Microsoft will take some well-deserved heat for letting copy protection drive it to make bad decisions for technology and consumers, but Apple has also played an unappealing role in the world of copy protection. An antitrust suit against Apple has just been given the green light by a US District Court. It’s about the iPod and Apple’s attempts to control the digital music market, and the arguments are pretty compelling.

The complaint lays it out pretty clearly: “Apple deliberately makes digital music purchased at [the iTunes Store] inoperable with its competitors’ digital music players. . . . In order to play music from [the iTunes Store] on a digital music player, then, a consumer’s only option is the iPod. Apple sells the iPod at prices far exceeding those that would prevail in a competitive marketplace. Apple also makes the iPod unable to play music sold at its competitors’ online music stores. In order to purchase Online Music to play on an iPod, then, a consumer’s only option is [the iTunes Store].”

The results have been very good for Apple. Currently, Apple controls about 83 percent of the online music market, 75 percent of the online video market, more than 90 percent of the hard drive-based MP3 player market, and more than 70 percent of the flash memory-based MP3 player market.

The underlying issue is the proprietary file format sold by the iTunes store and used by the iTunes software by default. Most people think their music files are “mp3 files,” but they’re probably not. The mp3 format doesn’t support any copy protection; iTunes sells and creates files in a proprietary format that can’t be played in anything but an iPod. Here’s essential information for anyone listening to music on a computer or a handheld device.

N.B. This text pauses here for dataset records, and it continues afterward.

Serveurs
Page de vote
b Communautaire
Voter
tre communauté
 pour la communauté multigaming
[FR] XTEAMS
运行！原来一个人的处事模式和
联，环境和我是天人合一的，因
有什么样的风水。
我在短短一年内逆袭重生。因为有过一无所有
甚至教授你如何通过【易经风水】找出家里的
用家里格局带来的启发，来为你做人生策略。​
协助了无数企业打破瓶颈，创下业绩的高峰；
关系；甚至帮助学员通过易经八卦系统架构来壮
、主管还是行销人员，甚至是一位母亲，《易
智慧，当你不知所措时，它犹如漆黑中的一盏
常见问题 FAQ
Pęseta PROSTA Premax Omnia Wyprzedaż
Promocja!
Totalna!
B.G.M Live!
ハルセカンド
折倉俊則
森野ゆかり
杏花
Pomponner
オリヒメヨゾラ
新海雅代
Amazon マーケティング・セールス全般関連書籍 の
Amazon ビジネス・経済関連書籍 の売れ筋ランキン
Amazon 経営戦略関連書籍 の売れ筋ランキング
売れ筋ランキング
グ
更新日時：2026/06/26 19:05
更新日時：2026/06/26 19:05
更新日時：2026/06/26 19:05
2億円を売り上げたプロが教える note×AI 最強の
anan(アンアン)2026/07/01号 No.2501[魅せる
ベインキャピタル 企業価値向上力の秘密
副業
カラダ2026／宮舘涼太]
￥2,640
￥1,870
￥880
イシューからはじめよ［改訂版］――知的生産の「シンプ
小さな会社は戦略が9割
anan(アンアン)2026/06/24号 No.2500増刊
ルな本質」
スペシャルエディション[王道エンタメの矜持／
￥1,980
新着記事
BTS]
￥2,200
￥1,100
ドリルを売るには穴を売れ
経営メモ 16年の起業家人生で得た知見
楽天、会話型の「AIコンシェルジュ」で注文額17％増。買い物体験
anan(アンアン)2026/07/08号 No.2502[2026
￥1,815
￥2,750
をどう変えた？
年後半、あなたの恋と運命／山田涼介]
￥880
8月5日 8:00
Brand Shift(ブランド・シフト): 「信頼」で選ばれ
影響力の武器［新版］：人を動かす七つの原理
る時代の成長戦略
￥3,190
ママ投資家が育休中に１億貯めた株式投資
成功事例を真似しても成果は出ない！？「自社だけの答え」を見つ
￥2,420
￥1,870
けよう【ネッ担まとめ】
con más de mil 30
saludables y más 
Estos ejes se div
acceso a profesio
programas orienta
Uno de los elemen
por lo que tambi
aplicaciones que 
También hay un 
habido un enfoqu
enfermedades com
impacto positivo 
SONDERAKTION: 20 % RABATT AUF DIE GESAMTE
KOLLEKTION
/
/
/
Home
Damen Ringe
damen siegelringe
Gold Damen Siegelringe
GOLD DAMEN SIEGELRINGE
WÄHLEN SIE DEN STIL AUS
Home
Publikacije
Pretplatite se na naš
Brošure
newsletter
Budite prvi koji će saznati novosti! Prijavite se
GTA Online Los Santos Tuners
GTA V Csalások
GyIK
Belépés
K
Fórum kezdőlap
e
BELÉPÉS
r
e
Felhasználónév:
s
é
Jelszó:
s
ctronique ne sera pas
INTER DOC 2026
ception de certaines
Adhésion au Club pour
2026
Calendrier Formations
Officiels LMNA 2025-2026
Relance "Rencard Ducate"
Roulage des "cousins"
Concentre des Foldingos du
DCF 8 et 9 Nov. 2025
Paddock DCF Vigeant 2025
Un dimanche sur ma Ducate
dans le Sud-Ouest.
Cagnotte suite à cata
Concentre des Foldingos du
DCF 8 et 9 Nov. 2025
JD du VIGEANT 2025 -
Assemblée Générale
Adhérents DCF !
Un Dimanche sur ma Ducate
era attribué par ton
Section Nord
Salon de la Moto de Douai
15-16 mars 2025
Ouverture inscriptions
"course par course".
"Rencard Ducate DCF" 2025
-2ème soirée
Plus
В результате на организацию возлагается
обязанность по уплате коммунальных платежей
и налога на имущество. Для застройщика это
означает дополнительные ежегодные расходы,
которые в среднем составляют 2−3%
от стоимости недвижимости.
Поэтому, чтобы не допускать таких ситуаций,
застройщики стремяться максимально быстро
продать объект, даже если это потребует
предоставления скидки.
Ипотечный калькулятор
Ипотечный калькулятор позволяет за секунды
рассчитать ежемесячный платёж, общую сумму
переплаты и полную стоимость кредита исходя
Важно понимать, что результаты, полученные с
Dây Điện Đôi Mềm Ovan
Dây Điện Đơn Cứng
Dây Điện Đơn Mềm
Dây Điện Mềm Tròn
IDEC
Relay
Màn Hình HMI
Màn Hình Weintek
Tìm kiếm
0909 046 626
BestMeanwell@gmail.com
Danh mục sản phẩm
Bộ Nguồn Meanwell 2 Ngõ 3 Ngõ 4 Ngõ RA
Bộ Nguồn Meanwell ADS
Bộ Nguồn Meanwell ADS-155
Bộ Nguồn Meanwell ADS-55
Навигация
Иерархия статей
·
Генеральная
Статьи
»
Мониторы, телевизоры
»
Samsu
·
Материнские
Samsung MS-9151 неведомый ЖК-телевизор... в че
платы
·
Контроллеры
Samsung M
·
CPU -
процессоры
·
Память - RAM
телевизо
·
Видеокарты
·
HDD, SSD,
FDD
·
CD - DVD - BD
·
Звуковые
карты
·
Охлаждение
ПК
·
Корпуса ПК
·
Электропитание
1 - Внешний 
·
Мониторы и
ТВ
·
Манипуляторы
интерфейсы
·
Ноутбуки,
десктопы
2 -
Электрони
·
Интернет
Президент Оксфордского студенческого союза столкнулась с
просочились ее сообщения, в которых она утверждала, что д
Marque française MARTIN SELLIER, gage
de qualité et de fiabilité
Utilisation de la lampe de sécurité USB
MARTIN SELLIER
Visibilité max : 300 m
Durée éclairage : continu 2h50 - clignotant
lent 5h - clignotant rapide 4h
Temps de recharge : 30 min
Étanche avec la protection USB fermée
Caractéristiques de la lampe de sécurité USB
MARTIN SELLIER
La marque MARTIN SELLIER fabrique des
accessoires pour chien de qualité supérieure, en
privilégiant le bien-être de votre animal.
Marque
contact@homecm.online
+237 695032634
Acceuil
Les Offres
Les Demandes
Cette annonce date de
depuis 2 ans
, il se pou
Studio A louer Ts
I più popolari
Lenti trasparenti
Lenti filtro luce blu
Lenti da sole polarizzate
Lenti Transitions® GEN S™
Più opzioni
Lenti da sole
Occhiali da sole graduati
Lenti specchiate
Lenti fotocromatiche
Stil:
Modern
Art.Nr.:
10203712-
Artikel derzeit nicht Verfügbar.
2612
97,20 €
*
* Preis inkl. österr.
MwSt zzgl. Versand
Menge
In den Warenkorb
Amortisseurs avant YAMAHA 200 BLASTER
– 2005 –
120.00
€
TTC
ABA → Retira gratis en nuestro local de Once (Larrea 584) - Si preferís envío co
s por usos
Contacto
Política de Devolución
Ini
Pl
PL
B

And that draws attention to a secret about the iPod. The hardware in the iPod, manufactured by PortalPlayer, has built-in support for Microsoft’s Windows Media Audio (WMA) format. Apple shuts off this compatibility with an ugly hack to cripple the iPod, which prevents iPods from playing those files or using any competing online music store. I’m not a big fan of antitrust lawsuits – the competition in these markets is too fierce and fast-moving. But that does add an interesting spin to things, doesn’t it?